Action item:
Would you pull out every line of the material that contains the string "small"?

Start of Data shown

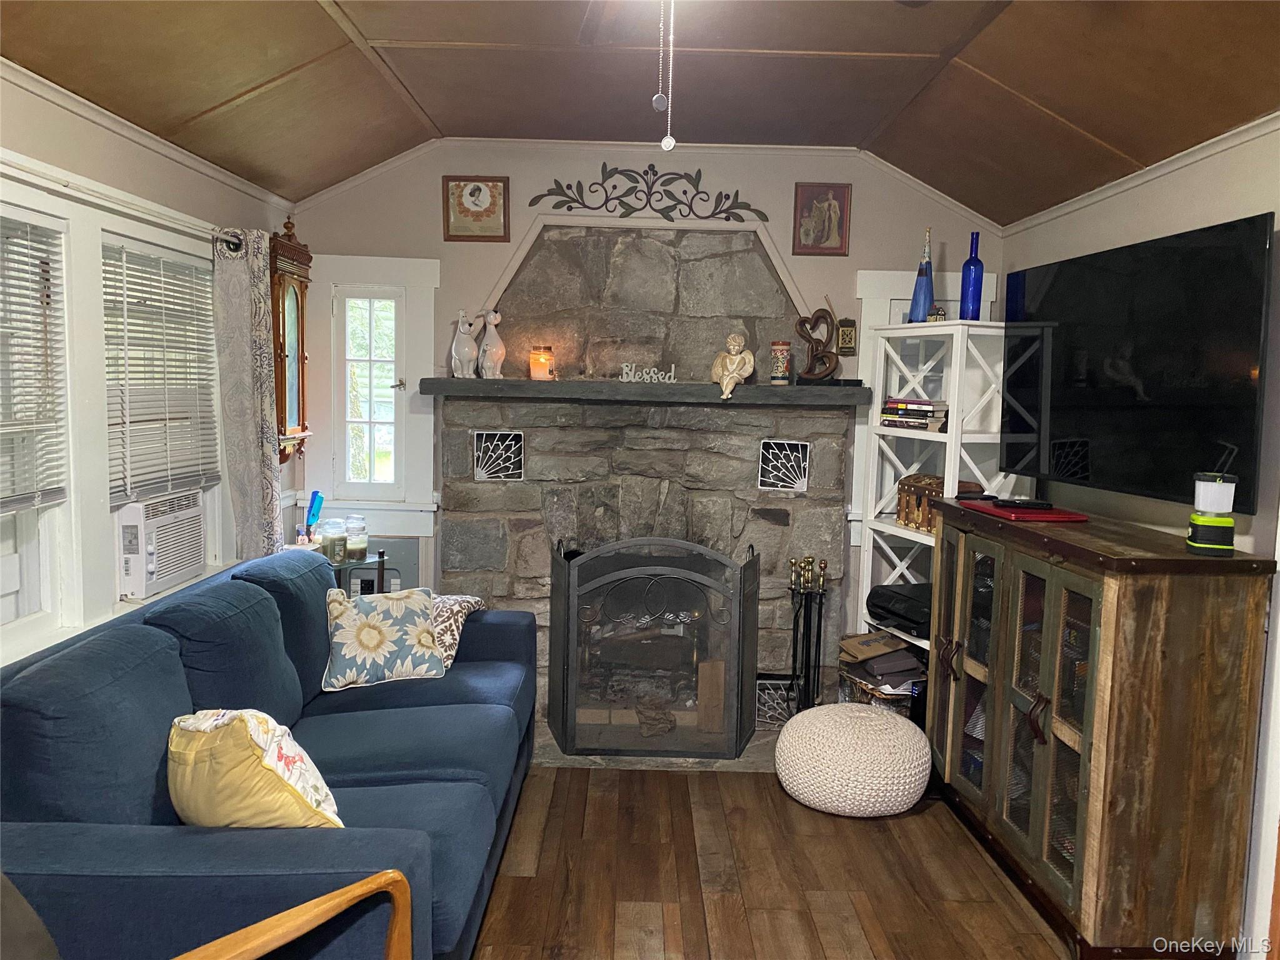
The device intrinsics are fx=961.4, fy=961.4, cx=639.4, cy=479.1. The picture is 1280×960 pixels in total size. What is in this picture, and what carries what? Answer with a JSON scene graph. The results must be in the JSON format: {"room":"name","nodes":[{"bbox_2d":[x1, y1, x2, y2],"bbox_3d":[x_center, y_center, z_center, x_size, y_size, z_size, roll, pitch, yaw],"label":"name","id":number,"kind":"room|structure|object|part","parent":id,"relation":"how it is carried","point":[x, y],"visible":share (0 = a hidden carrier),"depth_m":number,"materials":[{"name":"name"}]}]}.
{"room":"living room","nodes":[
{"label":"living room","id":0,"kind":"room"},
{"bbox_2d":[0,63,299,675],"bbox_3d":[-1.614,0.127,1.632,0.145,2.402,5.584,1,6,0],"label":"left wall","id":1,"kind":"structure","parent":0,"point":[134,165],"depth_m":2.89,"materials":[{"name":"white paint"}]},
{"bbox_2d":[0,202,73,656],"bbox_3d":[-1.675,-0.076,2.280,0.141,1.208,0.957,1,6,0],"label":"window","id":2,"kind":"structure","parent":1,"relation":"in","point":[4,609],"depth_m":2.67,"materials":[{"name":"white glass"}]},
{"bbox_2d":[0,214,68,514],"bbox_3d":[-1.633,-0.281,2.313,0.047,0.767,0.814,1,6,0],"label":"window blind","id":3,"kind":"object","parent":2,"relation":"attached to","point":[4,310],"visible":0.96,"depth_m":2.57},
{"bbox_2d":[0,155,254,250],"bbox_3d":[-1.533,-0.788,2.560,0.124,0.061,2.329,1,6,0],"label":"curtain rod","id":4,"kind":"object","parent":1,"relation":"attached to","point":[64,184],"visible":0.78,"depth_m":2.76,"materials":[{"name":"white metal"}]},
{"bbox_2d":[210,227,284,560],"bbox_3d":[-1.488,-0.169,3.694,0.127,1.535,0.414,1,6,0],"label":"curtain","id":5,"kind":"object","parent":4,"relation":"hanging from","point":[255,445],"visible":0.8,"depth_m":3.62,"materials":[{"name":"fabric"}]},
{"bbox_2d":[0,59,294,213],"bbox_3d":[-1.543,-0.943,1.763,0.045,0.056,4.831,1,6,0],"label":"crown molding","id":6,"kind":"structure","parent":1,"relation":"attached to","point":[147,144],"depth_m":2.93,"materials":[{"name":"white paint"}]},
{"bbox_2d":[99,225,227,607],"bbox_3d":[-1.659,-0.176,3.295,0.153,1.219,0.875,1,6,0],"label":"window","id":7,"kind":"structure","parent":1,"relation":"in","point":[149,598],"depth_m":3.28,"materials":[{"name":"white"}]},
{"bbox_2d":[115,486,207,598],"bbox_3d":[-1.767,0.200,3.307,0.418,0.296,0.492,1,6,0],"label":"air conditioner","id":8,"kind":"object","parent":7,"relation":"in","point":[155,528],"visible":0.73,"depth_m":3.21,"materials":[{"name":"white plastic"}]},
{"bbox_2d":[102,238,220,508],"bbox_3d":[-1.608,-0.356,3.265,0.046,0.809,0.716,1,6,0],"label":"window blind","id":9,"kind":"object","parent":7,"relation":"attached to","point":[155,262],"visible":0.85,"depth_m":3.20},
{"bbox_2d":[268,216,313,462],"bbox_3d":[-1.514,-0.593,4.125,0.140,1.046,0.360,1,6,0],"label":"wall clock","id":10,"kind":"object","parent":1,"relation":"attached to","point":[308,259],"visible":0.74,"depth_m":4.08,"materials":[{"name":"brown wood"}]},
{"bbox_2d":[0,0,1279,217],"bbox_3d":[0.060,-1.176,1.774,3.810,0.309,5.243,1,6,0],"label":"ceiling","id":11,"kind":"structure","parent":0,"point":[1093,130],"depth_m":3.07,"materials":[{"name":"brown wood"}]},
{"bbox_2d":[655,0,676,150],"bbox_3d":[0.051,-0.876,1.883,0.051,0.444,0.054,1,6,0],"label":"pull chain","id":12,"kind":"object","parent":11,"relation":"hanging from","point":[671,144],"visible":0.98,"depth_m":1.89,"materials":[{"name":"white metal"}]},
{"bbox_2d":[289,143,1003,693],"bbox_3d":[0.043,-0.217,4.454,3.467,2.623,0.150,1,6,0],"label":"back wall","id":13,"kind":"structure","parent":0,"point":[775,194],"depth_m":4.32,"materials":[{"name":"paint"}]},
{"bbox_2d":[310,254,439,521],"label":"window","id":14,"kind":"structure","parent":13,"relation":"in","point":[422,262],"depth_m":4.41,"materials":[{"name":"white paint"}]},
{"bbox_2d":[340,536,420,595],"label":"wall heater","id":15,"kind":"object","parent":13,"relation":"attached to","point":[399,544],"visible":0.27,"depth_m":4.39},
{"bbox_2d":[442,175,509,241],"bbox_3d":[-0.725,-1.199,4.263,0.286,0.278,0.026,1,6,0],"label":"framed picture","id":16,"kind":"object","parent":13,"relation":"attached to","point":[475,202],"visible":0.99,"depth_m":4.26},
{"bbox_2d":[438,218,853,746],"bbox_3d":[0.002,-0.002,4.241,1.875,2.263,0.704,1,6,0],"label":"stone fireplace","id":17,"kind":"object","parent":13,"relation":"attached to","point":[615,297],"visible":0.72,"depth_m":4.31,"materials":[{"name":"grey stone"}]},
{"bbox_2d":[472,429,524,481],"bbox_3d":[-0.621,-0.101,4.245,0.215,0.213,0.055,1,6,0],"label":"vent","id":18,"kind":"object","parent":17,"relation":"in","point":[480,474],"visible":0.98,"depth_m":4.24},
{"bbox_2d":[410,376,869,407],"bbox_3d":[0.024,-0.367,4.107,2.076,0.075,0.305,1,6,0],"label":"mantel shelf","id":19,"kind":"object","parent":17,"relation":"attached to","point":[674,391],"visible":0.93,"depth_m":3.99,"materials":[{"name":"wood"}]},
{"bbox_2d":[448,308,479,378],"bbox_3d":[-0.767,-0.585,4.195,0.143,0.296,0.139,2,6,10],"label":"figurine","id":20,"kind":"object","parent":19,"relation":"on","point":[467,329],"visible":0.99,"depth_m":4.16,"materials":[{"name":"white ceramic"}]},
{"bbox_2d":[476,308,506,378],"bbox_3d":[-0.653,-0.591,4.219,0.152,0.304,0.139,3,6,20],"label":"figurine","id":21,"kind":"object","parent":19,"relation":"on","point":[494,350],"visible":0.99,"depth_m":4.19,"materials":[{"name":"white ceramic"}]},
{"bbox_2d":[528,345,554,380],"bbox_3d":[-0.427,-0.506,4.181,0.108,0.146,0.109,1,6,0],"label":"candle","id":22,"kind":"object","parent":19,"relation":"on","point":[539,356],"visible":0.99,"depth_m":4.14,"materials":[{"name":"orange wax"}]},
{"bbox_2d":[620,360,677,383],"bbox_3d":[0.032,-0.452,4.127,0.294,0.081,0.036,1,6,0],"label":"word sign","id":23,"kind":"object","parent":19,"relation":"on","point":[666,380],"visible":0.99,"depth_m":4.12,"materials":[{"name":"white"}]},
{"bbox_2d":[711,331,754,400],"bbox_3d":[0.394,-0.490,4.084,0.186,0.282,0.158,1,6,0],"label":"angel figurine","id":24,"kind":"object","parent":19,"relation":"on","point":[732,342],"visible":1,"depth_m":4.05,"materials":[{"name":"beige"}]},
{"bbox_2d":[770,340,793,384],"bbox_3d":[0.612,-0.504,4.156,0.095,0.183,0.096,1,6,0],"label":"candle jar","id":25,"kind":"object","parent":19,"relation":"on","point":[782,345],"visible":0.99,"depth_m":4.12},
{"bbox_2d":[794,303,840,383],"bbox_3d":[0.777,-0.604,4.200,0.207,0.372,0.089,6,8,41],"label":"heart sculpture","id":26,"kind":"object","parent":19,"relation":"on","point":[812,350],"visible":0.99,"depth_m":4.18,"materials":[{"name":"brown"}]},
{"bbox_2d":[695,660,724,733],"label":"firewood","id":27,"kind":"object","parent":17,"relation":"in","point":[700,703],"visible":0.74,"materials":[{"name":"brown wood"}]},
{"bbox_2d":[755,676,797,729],"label":"vent","id":28,"kind":"object","parent":17,"relation":"on","point":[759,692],"visible":0.62,"depth_m":4.20,"materials":[{"name":"metal"}]},
{"bbox_2d":[758,438,811,491],"bbox_3d":[0.637,-0.063,4.239,0.204,0.218,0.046,1,6,0],"label":"vent","id":29,"kind":"object","parent":17,"relation":"in","point":[799,450],"visible":0.99,"depth_m":4.23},
{"bbox_2d":[526,163,769,221],"bbox_3d":[0.033,-1.272,4.273,1.068,0.255,0.018,1,6,0],"label":"metal wall decor","id":30,"kind":"object","parent":13,"relation":"attached to","point":[570,208],"visible":0.99,"depth_m":4.27,"materials":[{"name":"black metal"}]},
{"bbox_2d":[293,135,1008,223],"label":"crown molding","id":31,"kind":"structure","parent":13,"relation":"attached to","point":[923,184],"depth_m":4.25,"materials":[{"name":"white paint"}]},
{"bbox_2d":[792,181,850,255],"bbox_3d":[0.808,-1.158,4.277,0.245,0.316,0.025,1,6,0],"label":"framed picture","id":32,"kind":"object","parent":13,"relation":"attached to","point":[825,237],"visible":0.99,"depth_m":4.27},
{"bbox_2d":[835,317,857,355],"bbox_3d":[0.933,-0.643,4.339,0.086,0.168,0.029,1,6,0],"label":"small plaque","id":33,"kind":"object","parent":13,"relation":"attached to","point":[844,334],"visible":0.99,"depth_m":4.33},
{"bbox_2d":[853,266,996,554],"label":"window","id":34,"kind":"structure","parent":13,"relation":"in","point":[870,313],"depth_m":4.34,"materials":[{"name":"white paint"}]},
{"bbox_2d":[473,761,1071,959],"bbox_3d":[-0.035,1.401,1.773,4.206,0.099,6.034,1,6,0],"label":"floor","id":35,"kind":"structure","parent":0,"point":[925,815],"depth_m":2.98,"materials":[{"name":"brown wood"}]},
{"bbox_2d":[0,543,538,959],"bbox_3d":[-0.911,0.770,2.659,1.036,0.910,2.284,1,6,0],"label":"sofa","id":36,"kind":"object","parent":35,"relation":"on","point":[255,563],"visible":0.85,"depth_m":2.09,"materials":[{"name":"blue fabric"}]},
{"bbox_2d":[167,707,344,828],"bbox_3d":[-0.844,0.644,2.081,0.447,0.347,0.253,5,7,31],"label":"yellow pillow","id":37,"kind":"object","parent":36,"relation":"on","point":[237,730],"visible":0.79,"depth_m":1.98,"materials":[{"name":"fabric"}]},
{"bbox_2d":[319,586,449,690],"bbox_3d":[-0.875,0.532,3.283,0.420,0.302,0.235,-1,6,-26],"label":"floral pillow","id":38,"kind":"object","parent":36,"relation":"on","point":[374,625],"visible":0.98,"depth_m":3.21,"materials":[{"name":"fabric"}]},
{"bbox_2d":[428,594,485,669],"bbox_3d":[-0.779,0.542,3.547,0.354,0.215,0.399,3,6,14],"label":"throw pillow","id":39,"kind":"object","parent":36,"relation":"on","point":[454,609],"visible":0.41,"depth_m":3.47,"materials":[{"name":"fabric"}]},
{"bbox_2d":[168,870,413,959],"bbox_3d":[-0.721,0.947,1.364,0.791,0.879,0.815,6,8,40],"label":"wooden chair","id":40,"kind":"object","parent":35,"relation":"on","point":[277,918],"visible":0.99,"depth_m":1.57,"materials":[{"name":"brown wood"}]},
{"bbox_2d":[323,551,385,594],"bbox_3d":[-1.285,0.717,4.069,0.404,0.763,0.405,1,6,0],"label":"side table","id":41,"kind":"object","parent":35,"relation":"on","point":[382,560],"visible":0.18,"depth_m":4.01,"materials":[{"name":"glass"}]},
{"bbox_2d":[305,491,324,541],"bbox_3d":[-1.415,0.171,4.179,0.077,0.244,0.074,3,6,16],"label":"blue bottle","id":42,"kind":"object","parent":41,"relation":"on","point":[316,495],"visible":0.91,"depth_m":4.16,"materials":[{"name":"blue"}]},
{"bbox_2d":[320,518,348,563],"bbox_3d":[-1.289,0.259,4.051,0.106,0.176,0.106,3,6,17],"label":"glass jar","id":43,"kind":"object","parent":41,"relation":"on","point":[337,539],"visible":0.98,"depth_m":4.01,"materials":[{"name":"clear glass"}]},
{"bbox_2d":[343,514,368,562],"bbox_3d":[-1.211,0.250,4.101,0.104,0.181,0.104,1,6,0],"label":"glass jar","id":44,"kind":"object","parent":41,"relation":"on","point":[359,552],"visible":0.98,"depth_m":4.06,"materials":[{"name":"clear glass"}]},
{"bbox_2d":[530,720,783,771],"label":"hearth","id":45,"kind":"object","parent":35,"relation":"on","point":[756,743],"visible":0.23,"depth_m":3.89,"materials":[{"name":"grey stone"}]},
{"bbox_2d":[547,534,761,758],"bbox_3d":[0.065,0.680,3.907,0.903,0.896,0.212,1,6,0],"label":"fireplace screen","id":46,"kind":"object","parent":45,"relation":"on","point":[563,687],"visible":1,"depth_m":3.85,"materials":[{"name":"black metal"}]},
{"bbox_2d":[785,553,828,711],"bbox_3d":[0.717,0.710,4.130,0.182,0.785,0.201,1,6,0],"label":"fireplace tool set","id":47,"kind":"object","parent":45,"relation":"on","point":[809,563],"visible":0.89,"depth_m":4.10,"materials":[{"name":"black metal"}]},
{"bbox_2d":[773,701,931,816],"bbox_3d":[0.790,1.026,3.579,0.585,0.318,0.568,1,6,0],"label":"pouf","id":48,"kind":"object","parent":35,"relation":"on","point":[825,711],"visible":1,"depth_m":3.39,"materials":[{"name":"fabric"}]},
{"bbox_2d":[838,630,924,715],"bbox_3d":[1.063,0.856,4.078,0.378,0.358,0.400,1,6,0],"label":"basket","id":49,"kind":"object","parent":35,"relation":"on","point":[870,679],"visible":0.55,"depth_m":4.01,"materials":[{"name":"brown"}]},
{"bbox_2d":[856,318,1013,665],"bbox_3d":[1.249,0.261,4.042,0.382,1.762,0.611,-1,6,-18],"label":"white shelf","id":50,"kind":"object","parent":35,"relation":"on","point":[875,431],"visible":0.45,"depth_m":3.99,"materials":[{"name":"white wood"}]},
{"bbox_2d":[866,583,932,637],"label":"printer","id":51,"kind":"object","parent":50,"relation":"in","point":[889,611],"visible":0.62,"depth_m":3.99,"materials":[{"name":"black"}]},
{"bbox_2d":[880,396,949,430],"bbox_3d":[1.188,-0.278,4.031,0.238,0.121,0.312,-3,7,-38],"label":"book stack","id":52,"kind":"object","parent":50,"relation":"in","point":[925,412],"visible":0.8,"depth_m":3.96,"materials":[{"name":"paper"}]},
{"bbox_2d":[908,228,934,323],"bbox_3d":[1.184,-0.839,3.995,0.098,0.399,0.099,1,6,0],"label":"blue bottle","id":53,"kind":"object","parent":50,"relation":"on","point":[918,302],"visible":0.97,"depth_m":3.98,"materials":[{"name":"blue glass"}]},
{"bbox_2d":[926,304,946,321],"bbox_3d":[1.219,-0.676,3.963,0.067,0.079,0.062,7,8,44],"label":"small figurine","id":54,"kind":"object","parent":50,"relation":"on","point":[936,313],"visible":0.82,"depth_m":3.94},
{"bbox_2d":[896,473,977,531],"bbox_3d":[1.221,0.093,3.936,0.202,0.208,0.312,-1,6,-19],"label":"wooden chest","id":55,"kind":"object","parent":50,"relation":"on","point":[918,482],"visible":0.55,"depth_m":3.90,"materials":[{"name":"brown wood"}]},
{"bbox_2d":[958,233,983,321],"bbox_3d":[1.332,-0.795,3.844,0.085,0.351,0.087,-1,6,-22],"label":"blue bottle","id":56,"kind":"object","parent":50,"relation":"on","point":[971,262],"visible":0.96,"depth_m":3.82,"materials":[{"name":"blue glass"}]},
{"bbox_2d":[928,498,1276,959],"bbox_3d":[1.294,0.698,3.000,0.474,1.107,1.258,1,6,0],"label":"wooden cabinet","id":57,"kind":"object","parent":35,"relation":"on","point":[1156,619],"visible":0.98,"depth_m":2.48,"materials":[{"name":"brown wood"}]},
{"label":"glass doors","id":58,"kind":"part","parent":57,"relation":"part of","materials":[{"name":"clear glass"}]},
{"bbox_2d":[959,498,1086,523],"bbox_3d":[1.283,0.101,3.242,0.253,0.018,0.406,1,6,0],"label":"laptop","id":59,"kind":"object","parent":57,"relation":"on","point":[1010,512],"visible":0.8,"depth_m":3.12,"materials":[{"name":"red plastic"}]},
{"bbox_2d":[993,497,1050,509],"bbox_3d":[1.268,0.079,3.182,0.182,0.022,0.064,3,6,17],"label":"remote control","id":60,"kind":"object","parent":59,"relation":"on","point":[1019,504],"visible":0.98,"depth_m":3.16,"materials":[{"name":"black plastic"}]},
{"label":"handle","id":61,"kind":"part","parent":57,"relation":"part of","materials":[{"name":"metal"}]},
{"bbox_2d":[1186,471,1237,553],"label":"lantern","id":62,"kind":"object","parent":57,"relation":"on","point":[1201,522],"visible":0.99,"depth_m":2.41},
{"bbox_2d":[998,117,1279,959],"bbox_3d":[1.656,0.230,1.654,0.150,2.345,5.452,1,6,0],"label":"right wall","id":63,"kind":"structure","parent":0,"point":[1201,189],"depth_m":2.79,"materials":[{"name":"white paint"}]},
{"bbox_2d":[999,208,1272,512],"bbox_3d":[1.501,-0.340,3.042,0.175,0.781,1.229,0,6,-10],"label":"television","id":64,"kind":"object","parent":63,"relation":"attached to","point":[1053,286],"visible":0.99,"depth_m":2.84,"materials":[{"name":"black glass"}]},
{"bbox_2d":[1003,112,1279,235],"bbox_3d":[1.632,-0.836,1.604,0.039,0.051,5.092,1,6,0],"label":"crown molding","id":65,"kind":"structure","parent":63,"relation":"attached to","point":[1180,162],"depth_m":3.03,"materials":[{"name":"white paint"}]}
]}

End of Data shown

Solution for this task:
{"bbox_2d":[835,317,857,355],"bbox_3d":[0.933,-0.643,4.339,0.086,0.168,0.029,1,6,0],"label":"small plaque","id":33,"kind":"object","parent":13,"relation":"attached to","point":[844,334],"visible":0.99,"depth_m":4.33},
{"bbox_2d":[926,304,946,321],"bbox_3d":[1.219,-0.676,3.963,0.067,0.079,0.062,7,8,44],"label":"small figurine","id":54,"kind":"object","parent":50,"relation":"on","point":[936,313],"visible":0.82,"depth_m":3.94},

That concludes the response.